Achieving Prudent Healthcare in NHS Wales recommends people receive the minimum appropriate intervention instead of ‘over treating’, which often leads to harm and poorer patient experience. It says as many as one in five procedures have no effect on outcomes.
The paper focuses on four specialties – orthopaedics; ear, nose and throat; pain management and prescribing – and examines the outcomes of four workshops undertaken in Wales to look at prudent healthcare practice applied in these areas.
Professor Drakeford said:
"We need to ensure the full range of treatments and their consequences are discussed with patients, as partners, in agreeing their future care.
"Simply providing a cooling off period following an initial consultation for surgery has been demonstrated to influence a patient’s decision about whether to proceed, as they have had an opportunity to consider the alternatives.”
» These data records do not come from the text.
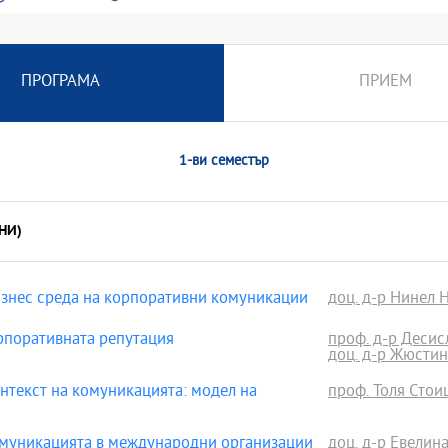
ПРОГРАМА
ПРИЕМ
1-ви семестър
НИ)
нес среда на корпоративни комуникации
доц. д-р Нинел 
поративната репутация
проф. д-р Деси
доц. д-р Жюсти
екст на комуникацията: модел на
проф. Толя Стоиц
муникацията в международни организации
доц. д-р Евелин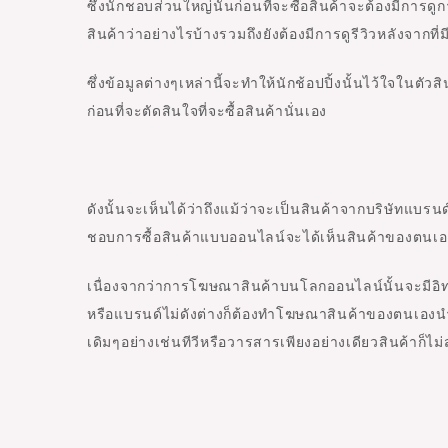
ซึ่งนักชอบส่วนใหญ่นั้นก่อนที่จะซื้อสินค้าจะต้องมีก
สินค้าว่าอย่างไรบ้างรวมถึงยังต้องมีการดูรีวิวหลังจากท
ซึ่งข้อมูลต่างๆเหล่านี้จะทำให้นักช้อปปิ้งนั้นไว้ใจในตั
ก่อนที่จะตัดสินใจที่จะซื้อสินค้านั่นเอง
ดังนั้นจะเห็นได้ว่าถึงแม้ว่าจะเป็นสินค้าจากบริษัทแบรนด
ชอบการซื้อสินค้าแบบออนไลน์จะได้เห็นสินค้าของตนเองก
เนื่องจากว่าการโฆษณาสินค้าบนโลกออนไลน์นั้นจะมีอิทธ
หรือแบรนด์ไม่ดังต่างก็ต้องทำโฆษณาสินค้าของตนเอ
เดิมๆอย่างเช่นทีวีหรือวารสารเพียงอย่างเดียวสินค้าก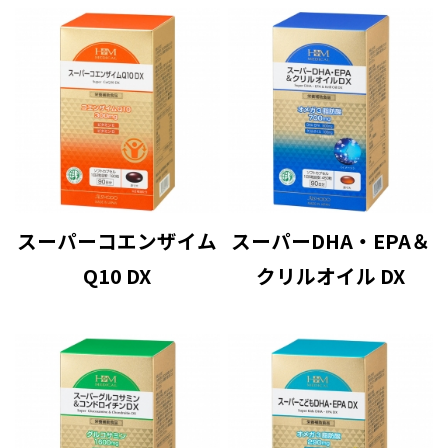
スーパーコエンザイム
スーパーDHA・EPA＆
Q10 DX
クリルオイル DX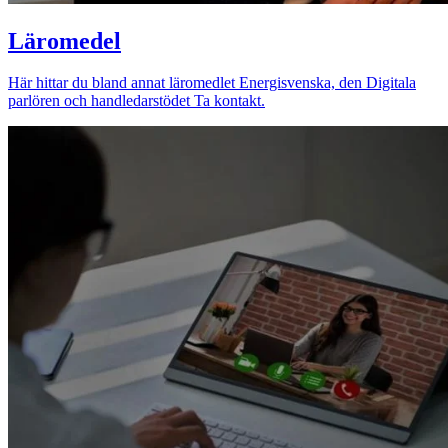
Läromedel
Här hittar du bland annat läromedlet Energisvenska, den Digitala
parlören och handledarstödet Ta kontakt.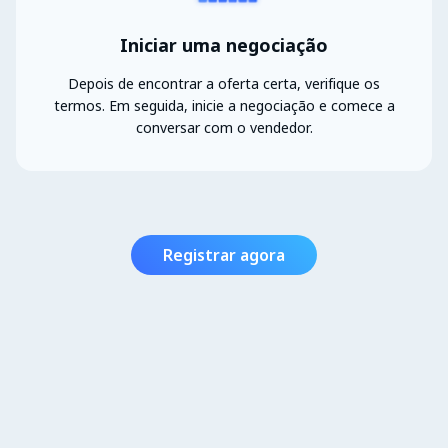
Iniciar uma negociação
Depois de encontrar a oferta certa, verifique os
termos. Em seguida, inicie a negociação e comece a
conversar com o vendedor.
Registrar agora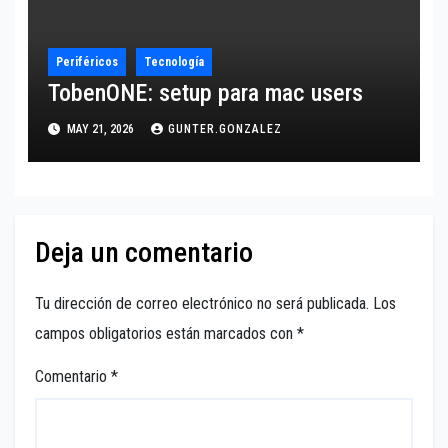
Periféricos
Tecnología
TobenONE: setup para mac users
MAY 21, 2026
GUNTER.GONZALEZ
Deja un comentario
Tu dirección de correo electrónico no será publicada.
Los
campos obligatorios están marcados con
*
Comentario
*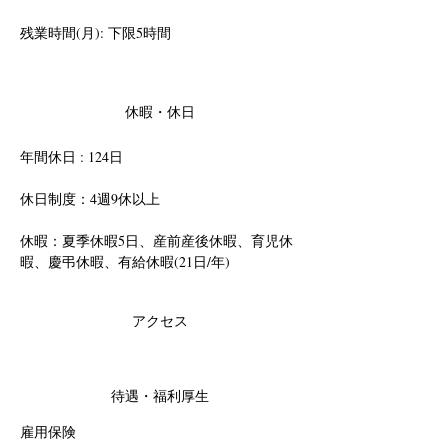
残業時間(月): 下限5時間
休暇・休日
年間休日 : 124日
休日制度：4週9休以上
休暇：夏季休暇5日、産前産後休暇、育児休
暇、慶弔休暇、有給休暇(21日/年)
アクセス
待遇・福利厚生
雇用保険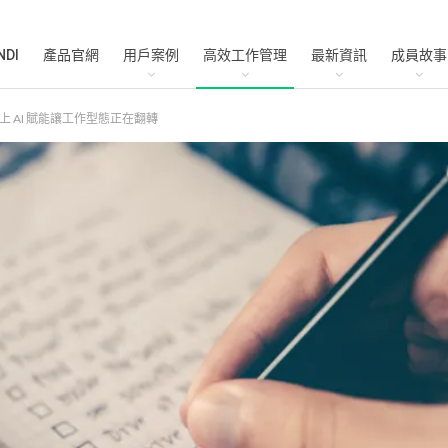
NDI
產品官網
用戶案例
高效工作管理
最新資訊
成員故事
 AI 賦能讓工作型態正在翻轉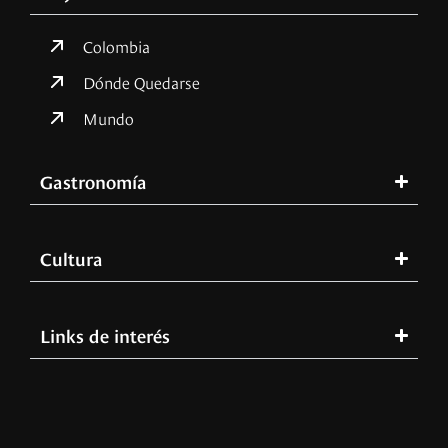
Colombia
Dónde Quedarse
Mundo
Gastronomía
Cultura
Links de interés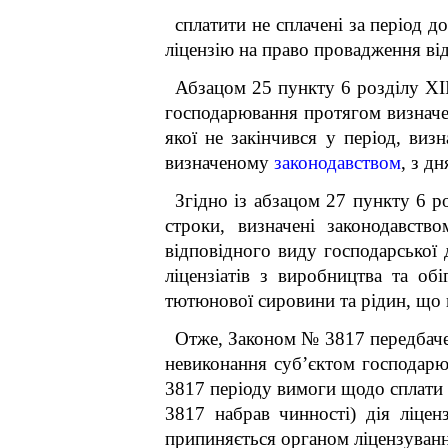
сплатити не сплачені за період д
ліцензію на право провадження від
Абзацом 25 пункту 6 розділу ХІ
господарювання протягом визнач
якої не закінчився у період, ви
визначеному
законодавством
, з д
Згідно із абзацом 27 пункту 6
строки, визначені законодавств
відповідного виду господарської 
ліцензіатів з виробництва та об
тютюнової сировини та рідин, що 
Отже, Законом № 3817 передбачен
невиконання суб’єктом господар
3817 періоду вимоги щодо сплати 
3817 набрав чинності) дія ліцен
припиняється органом ліцензуванн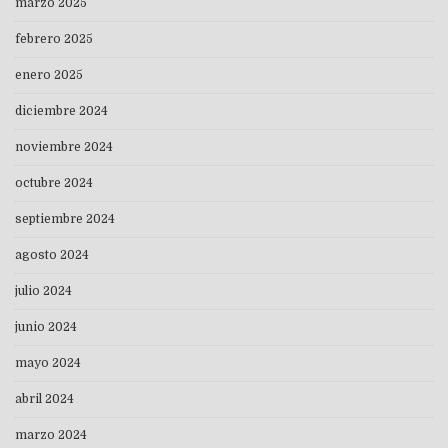
marzo 2025
febrero 2025
enero 2025
diciembre 2024
noviembre 2024
octubre 2024
septiembre 2024
agosto 2024
julio 2024
junio 2024
mayo 2024
abril 2024
marzo 2024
In relation to lower back pain for example, Achieving Prudent Healthcare says an initial multidisciplinary assessment could result in fewer tests, reduced inconvenience, less time spent by patients attending appointments and faster access to the right treatment. The right treatment may often be physiotherapy.
Further findings from the workshops include the suggestion that medication prescribed for chronic pain should be reviewed regularly. This may prevent harm caused by the long-term use of high-dose medication.
It gives the example that patients who had been prescribed proton pump inhibitors to help avoid gastric and duodenal ulcers often suffer from side effects which could have been avoided if they had been given expert lifestyle advice.
Professor Peter Bradley, director of public health development at Public Health Wales, who is one of the authors of the paper, said:
"The perspectives of the people who use our services is vital.
"They can alert us to delays and wastage in the system and have an equal role to play in ensuring they receive the treatment that is right for them.
"We have to learn to listen and involve them more. The future of our health service depends on it.”
Professor Drakeford added:
"This is not about rationing services. It’s about providing better care and achieving improved outcomes for patients by doing some things less and avoiding unnecessary interventions, rather than basing success on the number of procedures undertaken.
"Many health boards and trusts are already practising elements of the prudent healthcare approach. Achieving Prudent Healthcare in NHS Wales provides the NHS with practical examples of how this can be applied across the board.”